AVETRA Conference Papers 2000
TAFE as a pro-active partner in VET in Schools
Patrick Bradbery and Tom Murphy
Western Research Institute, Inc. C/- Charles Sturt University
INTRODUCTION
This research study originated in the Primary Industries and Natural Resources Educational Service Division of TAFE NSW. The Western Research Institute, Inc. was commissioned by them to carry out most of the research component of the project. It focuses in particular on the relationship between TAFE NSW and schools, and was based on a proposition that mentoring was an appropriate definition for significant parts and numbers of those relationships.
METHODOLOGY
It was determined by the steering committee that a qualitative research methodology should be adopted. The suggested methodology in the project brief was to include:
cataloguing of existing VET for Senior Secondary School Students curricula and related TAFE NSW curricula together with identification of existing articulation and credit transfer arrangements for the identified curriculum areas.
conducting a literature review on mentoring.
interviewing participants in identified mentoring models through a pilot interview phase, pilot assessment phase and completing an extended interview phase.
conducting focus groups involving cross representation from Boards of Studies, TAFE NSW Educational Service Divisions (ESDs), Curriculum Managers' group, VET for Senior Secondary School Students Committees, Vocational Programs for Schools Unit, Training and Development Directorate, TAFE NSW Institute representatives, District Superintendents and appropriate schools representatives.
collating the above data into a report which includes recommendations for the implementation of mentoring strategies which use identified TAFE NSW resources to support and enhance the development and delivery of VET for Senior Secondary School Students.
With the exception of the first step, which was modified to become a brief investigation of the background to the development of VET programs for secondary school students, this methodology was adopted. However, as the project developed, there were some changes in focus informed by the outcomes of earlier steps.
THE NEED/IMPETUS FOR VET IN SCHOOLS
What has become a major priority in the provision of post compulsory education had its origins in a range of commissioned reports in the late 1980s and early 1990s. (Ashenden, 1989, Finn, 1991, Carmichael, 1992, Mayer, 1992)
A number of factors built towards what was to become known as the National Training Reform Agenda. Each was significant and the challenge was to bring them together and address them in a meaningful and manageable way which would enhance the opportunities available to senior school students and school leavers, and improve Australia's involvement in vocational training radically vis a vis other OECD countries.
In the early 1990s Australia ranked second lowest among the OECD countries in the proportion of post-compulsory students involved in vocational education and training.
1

---

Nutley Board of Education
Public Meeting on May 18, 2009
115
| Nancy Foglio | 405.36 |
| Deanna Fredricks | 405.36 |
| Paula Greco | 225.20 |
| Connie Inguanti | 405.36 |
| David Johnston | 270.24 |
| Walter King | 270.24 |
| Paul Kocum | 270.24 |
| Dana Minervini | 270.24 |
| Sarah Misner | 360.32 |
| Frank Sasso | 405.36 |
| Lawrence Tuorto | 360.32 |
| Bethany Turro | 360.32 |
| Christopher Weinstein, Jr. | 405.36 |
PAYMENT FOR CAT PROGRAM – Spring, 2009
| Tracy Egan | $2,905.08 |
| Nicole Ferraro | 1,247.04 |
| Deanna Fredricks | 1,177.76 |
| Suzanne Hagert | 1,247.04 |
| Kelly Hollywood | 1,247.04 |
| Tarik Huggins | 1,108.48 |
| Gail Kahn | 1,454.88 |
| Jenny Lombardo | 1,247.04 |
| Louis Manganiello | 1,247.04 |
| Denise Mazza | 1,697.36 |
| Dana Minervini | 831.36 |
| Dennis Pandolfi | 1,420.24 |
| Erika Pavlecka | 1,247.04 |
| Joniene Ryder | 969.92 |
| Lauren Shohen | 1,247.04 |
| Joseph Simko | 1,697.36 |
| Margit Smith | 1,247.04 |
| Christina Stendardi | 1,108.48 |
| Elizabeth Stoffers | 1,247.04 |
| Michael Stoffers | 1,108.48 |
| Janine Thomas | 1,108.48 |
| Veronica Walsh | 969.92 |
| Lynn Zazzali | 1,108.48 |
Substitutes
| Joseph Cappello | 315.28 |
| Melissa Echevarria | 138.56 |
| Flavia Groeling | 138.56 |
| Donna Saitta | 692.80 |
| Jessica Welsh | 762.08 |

(DIRECTIONS FOR THIS TASK): Out of the material above, output word for word the line with "TAFE as a pro-active", the line with "INTRODUCTION", and all lines between them, with nothing else.

(THE COMPLETED TASK):
TAFE as a pro-active partner in VET in Schools
Patrick Bradbery and Tom Murphy
Western Research Institute, Inc. C/- Charles Sturt University
INTRODUCTION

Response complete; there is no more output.